The immune response to malaria is modulated by co-infection with other infectious agents [33]. There were lower Ab responses in Trichuris trichiura infected children when the assay was done with permeabilized gametocytes. However this might not represent the suppression of the immune response to gametocytes but rather the response to the asexual or both stages of the parasite. This corroborates earlier findings in the same population, which showed that Trichuris trichiura infection is associated with 3.4-fold reduced Ab levels to the blood-stage asexual GMZ2 vaccine antigen while the response was increased in Ascaris lumbricoides-infected participants [34]. However, the effect of Trichuris trichiura infection could not be seen in the assay using non-permeabilized gametocyte-infected erythrocytes. In line with this, a cross-sectional study has reported a significant reduction of gametocyte specific (Pfs48/45) antibody titers in individuals infected with Schistosoma haematobium, though this effect is not seen when comparing another gametocyte specific antigen (Pfs230) [61].

The response to any gamete-specific antigens was not measured and therefore activation of non-fixed gametocytes cannot be ruled out. Mature gametocytes should be handled with care and a drop in temperature could provoke exflagellation. Therefore, the small fraction of recognized erythrocytes with gametocytes could also be a small fraction that was accidentally activated. However, we tried to ensure that non-fixed and non-permeabilized erythrocytes in the assay were intact and controlled for exflagellation by microscopy. Therefore, the measured response most probably represents largely the antibody response to antigens displayed on the surface of gametocyte-infected erythrocytes. Another explanation for the low response could be that only a fraction of gametocytes transport proteins to the outside and express surface proteins on the surface of erythrocytes. A reduced transport of proteins to the erythrocyte surface is known for asexual parasites of laboratory strains in long-term culture. To check this, the prevalence of positive cells was tested also for one clinical isolate (JH013), but did not find a difference in the percentage of recognized cells when compared to NF54.

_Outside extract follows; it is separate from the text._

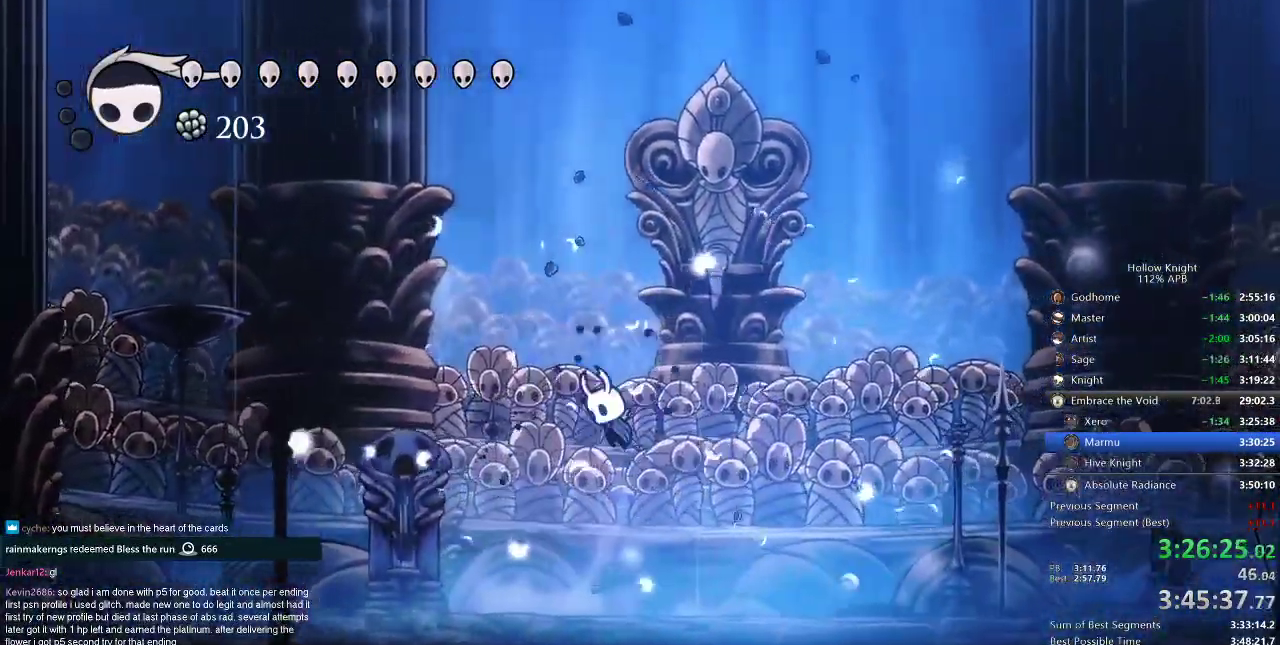
{"keys": ["jump", "left", "nail", "up"], "events": [[33, "left", "down"], [66, "nail", "down"], [133, "jump", "up"], [166, "left", "up"], [200, "jump", "down"], [200, "nail", "up"], [200, "right", "down"], [400, "left", "down"], [433, "right", "up"], [500, "nail", "down"]]}
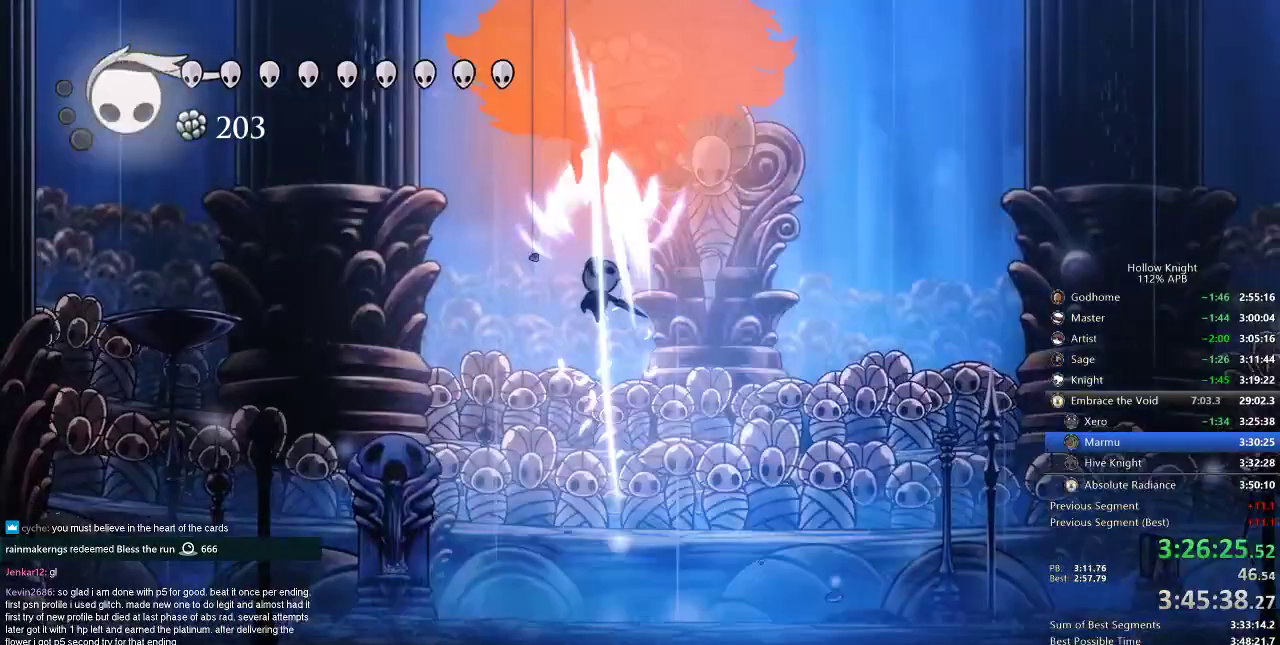
{"keys": ["left", "nail"], "events": [[50, "left", "up"], [50, "right", "down"], [84, "jump", "up"], [84, "up", "up"], [150, "dash", "down"], [150, "nail", "up"], [384, "dash", "up"], [384, "left", "down"], [417, "nail", "down"], [417, "right", "up"]]}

Infection with Ascaris lumbricoides resulted in an increased anti-gametocyte immune response compared to the uninfected participants. This was surprising but similar effects on the anti-malarial immune response have been observed earlier [34]. However, due to the relatively small sample size and exploratory nature of the experiment, confirmatory studies will be required. Therefore, monitoring of anti-gametocyte responses should be done in further larger studies. In addition, it would be interesting to validate the immuno-modulatory effect of co-infections on the development of asexual and sexual stage immune responses and the transmissibility of malaria in other co-endemic areas.

Conclusions

The level of Ab responses to mature gametocytes can be measured using flow cytometry. Adults show higher Ab responses when compared to children. Anti-gametocyte Ab responses are enhanced following permeabilization but may include responses to asexual antigens. Helminth infections and anti-malarial interventions modulate the humoral immune response to asexual and sexual blood stage P. falciparum parasitaemia. This may have a significant impact on malaria control strategies with the aim to reduce transmission of malaria.